In each of the cases, all three justices appointed by Trump — Neil Gorsuch, Brett Kavanaugh and Amy Coney Barrett — voted in the majority.

"There’s just so much deterioration to our human rights and our basic individual rights that have manifested in just a single week," said Mai El-Sadany, a human rights lawyer in Washington who participated in a protest outside the Supreme Court following the abortion decision. "That’s all part of Trump’s legacy, and I think it’s important for people to recognize that."

While liberals blame Trump for nominating judges who have delivered on his promise to shift the court dramatically to the political right, conservatives credit him for the very same reason. No ruling carries more weight with them than Friday's reversal of the court's 1973 Roe vs. Wade decision, which blocked states from banning abortion.

"The Trump-Pence administration was the most pro-life in history," said Kellyanne Conway, a conservative pollster and strategist who served as counselor to Trump in the White House.

"The legacy includes courageously nominating constitutionalist judges, including three to the U.S. Supreme Court, support of qualified women's health centers and crisis pregnancy centers, and respect for the sanctity of life and scientific developments," said Conway, who writes about Trump and the anti-abortion movement in her just-released memoir "Here's the Deal."

At first, Trump was an awkward champion for anti-abortion activists. He had declared himself "very pro-choice" in a 1999 interview on NBC's Meet the Press. But as he campaigned for the Republican nomination in 2015 and 2016, Trump morphed.

In March 2016, he said on MSNBC that there has to be "some form of punishment" for women who have abortions. Facing a backlash among conservative activists who saw the message as counterproductive to their cause, Trump quickly walked it a step back. Instead of women, his campaign said, doctors should face consequences.

During a presidential debate in October of that year, Trump said the court would eventually overturn its Roe vs. Wade abortion precedent because he would appoint anti-abortion justices to the bench. And he released lists of candidates for Supreme Court appointments that had been vetted by conservative activists.

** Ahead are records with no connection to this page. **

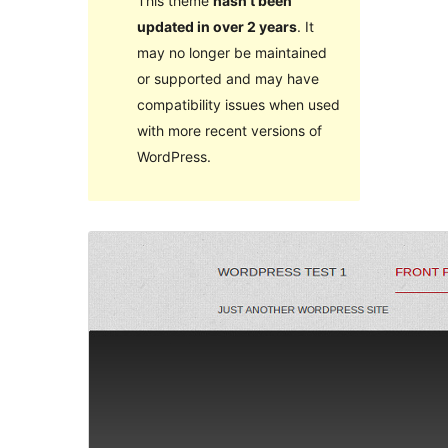
This theme
hasn’t been
updated in over 2 years
. It
may no longer be maintained
or supported and may have
compatibility issues when used
with more recent versions of
WordPress.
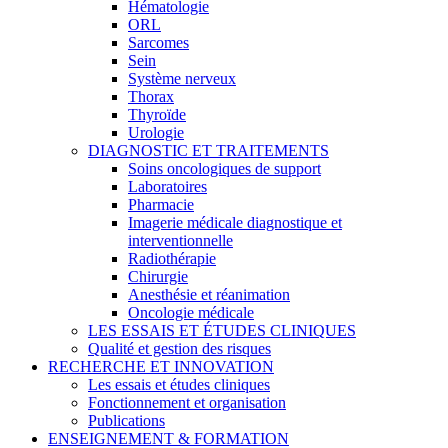
Hématologie
ORL
Sarcomes
Sein
Système nerveux
Thorax
Thyroïde
Urologie
DIAGNOSTIC ET TRAITEMENTS
Soins oncologiques de support
Laboratoires
Pharmacie
Imagerie médicale diagnostique et
interventionnelle
Radiothérapie
Chirurgie
Anesthésie et réanimation
Oncologie médicale
LES ESSAIS ET ÉTUDES CLINIQUES
Qualité et gestion des risques
RECHERCHE ET INNOVATION
Les essais et études cliniques
Fonctionnement et organisation
Publications
ENSEIGNEMENT & FORMATION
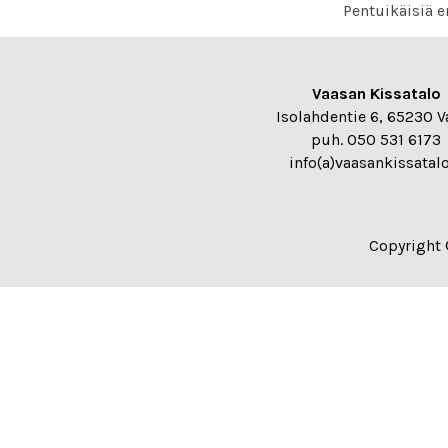
Pentuikäisiä 
Vaasan Kissatalo
Isolahdentie 6, 65230 V
puh. 050 531 6173
info(a)vaasankissatalo
Copyright 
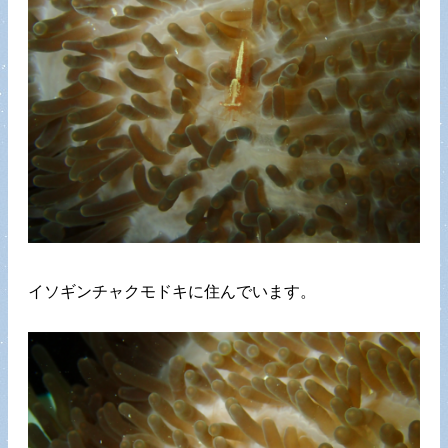
イソギンチャクモドキに住んでいます。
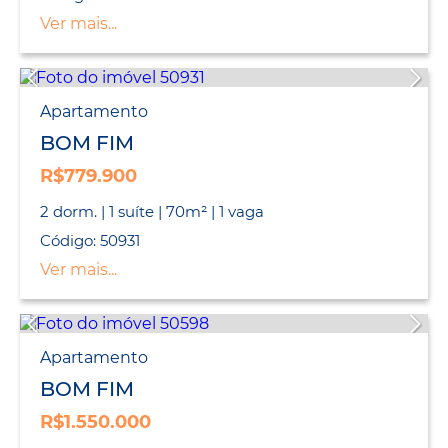
Ver mais...
Apartamento
BOM FIM
R$779.900
2 dorm. | 1 suíte | 70m² | 1 vaga
Código: 50931
Ver mais...
Apartamento
BOM FIM
R$1.550.000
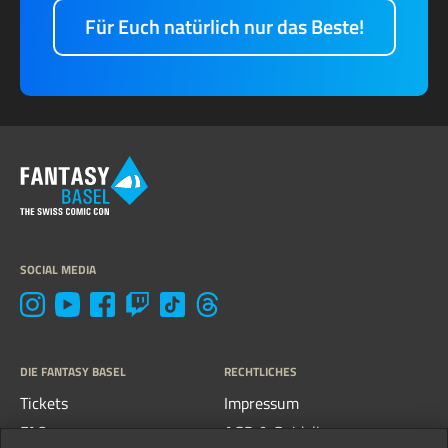
Für Euch natürlich nur das Beste!
SOCIAL MEDIA
DIE FANTASY BASEL
RECHTLICHES
Tickets
Impressum
FAQs
AGB & Guidelines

Abortion opponents became a key part of his political coalition, and Trump has not disappointed them.

"This would not have happened if Donald Trump had not been willing to stand firm and true to his word and appoint constitutionalist judges," Penny Nance, president and CEO of Concerned Women for America, said in an interview outside the Supreme Court Friday.

If Trump chooses to run for president again in 2024, the abortion decision and the court's general rightward shift promise to be a major part of his efforts to rally social conservatives behind him.

In an interview with Fox News Friday, Trump said "God made the decision."

Later in the day, he moved to more familiar terrain — taking credit — with a claim that few on either side of the aisle would dispute.

"Today's decision, which is the biggest WIN for LIFE in a generation, along with other decisions that have been announced recently, were only made possible because I delivered everything as promised," Trump said in a statement.